- Activity:
The expected response is a copy of every line in the entries below that includes the word "coefficients".

[Saved entries]
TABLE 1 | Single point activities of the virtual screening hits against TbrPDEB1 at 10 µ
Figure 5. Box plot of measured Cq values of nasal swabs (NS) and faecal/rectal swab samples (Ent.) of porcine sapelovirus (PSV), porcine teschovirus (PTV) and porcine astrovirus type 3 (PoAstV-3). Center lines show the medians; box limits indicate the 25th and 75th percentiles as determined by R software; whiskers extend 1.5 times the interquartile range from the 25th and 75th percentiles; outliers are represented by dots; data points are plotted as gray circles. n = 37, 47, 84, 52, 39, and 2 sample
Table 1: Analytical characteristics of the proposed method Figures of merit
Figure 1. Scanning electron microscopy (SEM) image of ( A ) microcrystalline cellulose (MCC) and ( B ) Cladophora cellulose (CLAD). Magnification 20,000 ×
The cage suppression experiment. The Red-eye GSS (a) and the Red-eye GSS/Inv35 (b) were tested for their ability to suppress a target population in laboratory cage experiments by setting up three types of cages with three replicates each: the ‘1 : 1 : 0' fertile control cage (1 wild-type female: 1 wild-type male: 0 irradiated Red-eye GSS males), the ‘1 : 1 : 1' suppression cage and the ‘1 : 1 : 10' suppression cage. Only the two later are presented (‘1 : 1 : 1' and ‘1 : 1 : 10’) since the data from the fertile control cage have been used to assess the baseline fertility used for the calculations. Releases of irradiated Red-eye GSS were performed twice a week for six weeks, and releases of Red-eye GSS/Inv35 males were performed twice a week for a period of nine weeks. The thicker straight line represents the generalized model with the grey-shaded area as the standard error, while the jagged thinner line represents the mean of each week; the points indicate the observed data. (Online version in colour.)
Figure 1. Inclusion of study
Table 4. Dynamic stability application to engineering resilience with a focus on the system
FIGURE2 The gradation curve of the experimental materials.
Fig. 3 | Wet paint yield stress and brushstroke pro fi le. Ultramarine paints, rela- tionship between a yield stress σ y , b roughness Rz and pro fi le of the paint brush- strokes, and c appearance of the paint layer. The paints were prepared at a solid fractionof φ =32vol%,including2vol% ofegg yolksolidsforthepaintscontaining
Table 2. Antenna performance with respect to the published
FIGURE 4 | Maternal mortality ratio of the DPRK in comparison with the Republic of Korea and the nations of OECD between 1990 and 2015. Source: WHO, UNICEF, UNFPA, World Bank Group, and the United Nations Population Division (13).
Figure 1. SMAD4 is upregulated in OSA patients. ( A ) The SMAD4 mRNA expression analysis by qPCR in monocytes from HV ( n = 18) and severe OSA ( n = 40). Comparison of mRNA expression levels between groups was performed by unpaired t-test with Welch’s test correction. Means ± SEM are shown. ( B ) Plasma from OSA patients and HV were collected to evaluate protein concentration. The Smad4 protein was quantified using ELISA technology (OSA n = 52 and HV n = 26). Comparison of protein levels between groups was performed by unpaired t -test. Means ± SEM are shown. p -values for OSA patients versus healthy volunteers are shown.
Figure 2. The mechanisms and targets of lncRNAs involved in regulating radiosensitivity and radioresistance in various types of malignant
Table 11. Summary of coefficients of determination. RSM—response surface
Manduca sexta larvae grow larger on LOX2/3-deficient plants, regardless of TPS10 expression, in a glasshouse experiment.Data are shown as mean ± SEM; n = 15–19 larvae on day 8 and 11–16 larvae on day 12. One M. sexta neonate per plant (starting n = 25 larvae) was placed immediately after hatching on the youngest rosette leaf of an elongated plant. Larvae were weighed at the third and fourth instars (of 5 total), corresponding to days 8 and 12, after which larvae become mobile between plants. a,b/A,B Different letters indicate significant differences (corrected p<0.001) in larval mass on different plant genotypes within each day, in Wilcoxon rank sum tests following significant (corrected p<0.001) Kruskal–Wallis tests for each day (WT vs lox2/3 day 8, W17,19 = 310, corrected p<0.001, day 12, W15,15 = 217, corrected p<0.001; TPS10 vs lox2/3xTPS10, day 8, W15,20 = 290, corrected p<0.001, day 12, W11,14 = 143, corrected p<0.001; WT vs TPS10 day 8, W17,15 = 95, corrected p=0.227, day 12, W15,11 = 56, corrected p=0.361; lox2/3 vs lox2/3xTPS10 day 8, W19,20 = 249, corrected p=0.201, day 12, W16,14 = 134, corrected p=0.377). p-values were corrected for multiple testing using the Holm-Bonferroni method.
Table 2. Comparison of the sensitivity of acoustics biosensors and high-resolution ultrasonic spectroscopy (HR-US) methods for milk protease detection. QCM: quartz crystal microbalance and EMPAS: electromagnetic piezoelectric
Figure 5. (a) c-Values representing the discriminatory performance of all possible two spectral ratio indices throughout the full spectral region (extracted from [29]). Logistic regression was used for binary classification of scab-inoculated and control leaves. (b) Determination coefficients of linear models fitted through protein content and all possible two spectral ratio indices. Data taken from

- Response to this task:
Table 11. Summary of coefficients of determination. RSM—response surface
Figure 5. (a) c-Values representing the discriminatory performance of all possible two spectral ratio indices throughout the full spectral region (extracted from [29]). Logistic regression was used for binary classification of scab-inoculated and control leaves. (b) Determination coefficients of linear models fitted through protein content and all possible two spectral ratio indices. Data taken from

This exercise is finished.